I must admit to an internal debate on whether or not to post this piece on Meg Ryan Syndrome – otherwise known as female orgasm – until I saw that the second author on the paper in the Journal of Experimental Zoology was Gunter Wagner – a professor at Yale who has already made a number of visionary contributions to reproductive medicine. Wagner and lead author Mihaela Pavlicev have found one dominant theory – that female orgasm arose as a fortunate byproduct of male orgasm that accompanies sperm transfer – unsatisfactory. They have trawled through many mammalian species, from humans and other primates, through a range of mammals including woodchucks, dolphins and Bactrian camels, down to aardvarks and koala bears, to discover which species are typified by induced ovulation, where copulation is needed to trigger ovulation, and which are typified by spontaneous ovulation, where eggs are released at a certain point in every ovulatory cycle regardless of copulation. They then correlated the distance of the clitoris from the copulatory canal with each form of ovulation.

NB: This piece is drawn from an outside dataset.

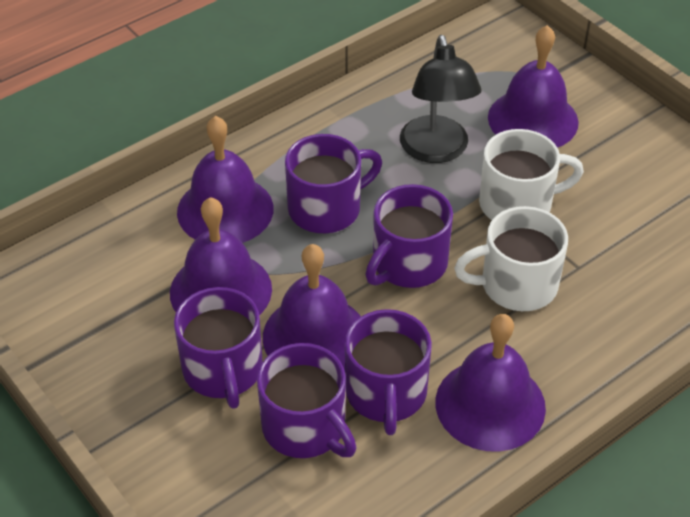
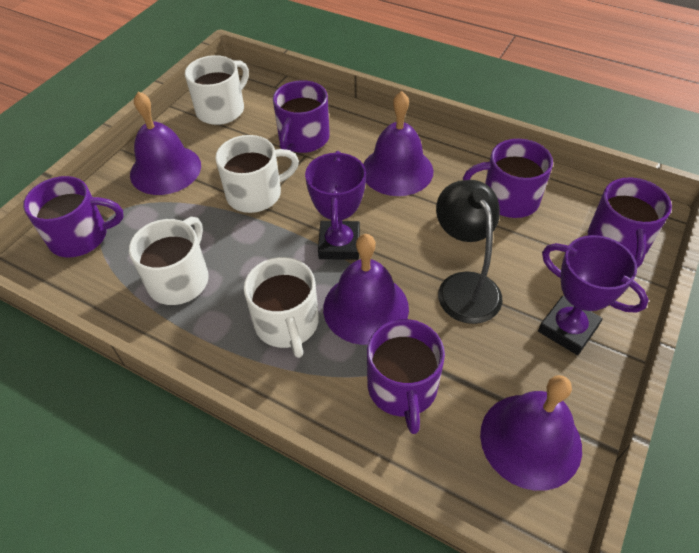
purple bell: 5 -> 4
purple trophy: 0 -> 2
white mug: 2 -> 4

Their main point is that induced ovulation is an ancestral trait where a pronounced copulatory hormonal surge accompanies ovulation and is necessary to command the ovary to release its eggs. This hormonal surge is similar to that experienced by women at the point of orgasm but where it is no longer needed for ovulation to occur. They noticed that induced ovulators tended to have the clitoris positioned inside or very close to the sex canal/vagina because it is essential for copulation to stimulate it in order for the hormonal surge and ovulation to ensue. Spontaneous ovulators are released from this necessity and this is why they found that spontaneous ovulation is associated with increasing distance of the clitoris from the vagina. Which could explain why Meg Ryan’s behaviour in the restaurant was the envy of her fellow female diners – “I’ll have what she’s having!” Orgasm in human females can be a bit of a hit or miss affair because it cannot be guaranteed by penetrative sex.
The publication of the J. Exp. Zoology paper is accompanied by a very readable piece by Nicola Davis in The Guardian newspaper.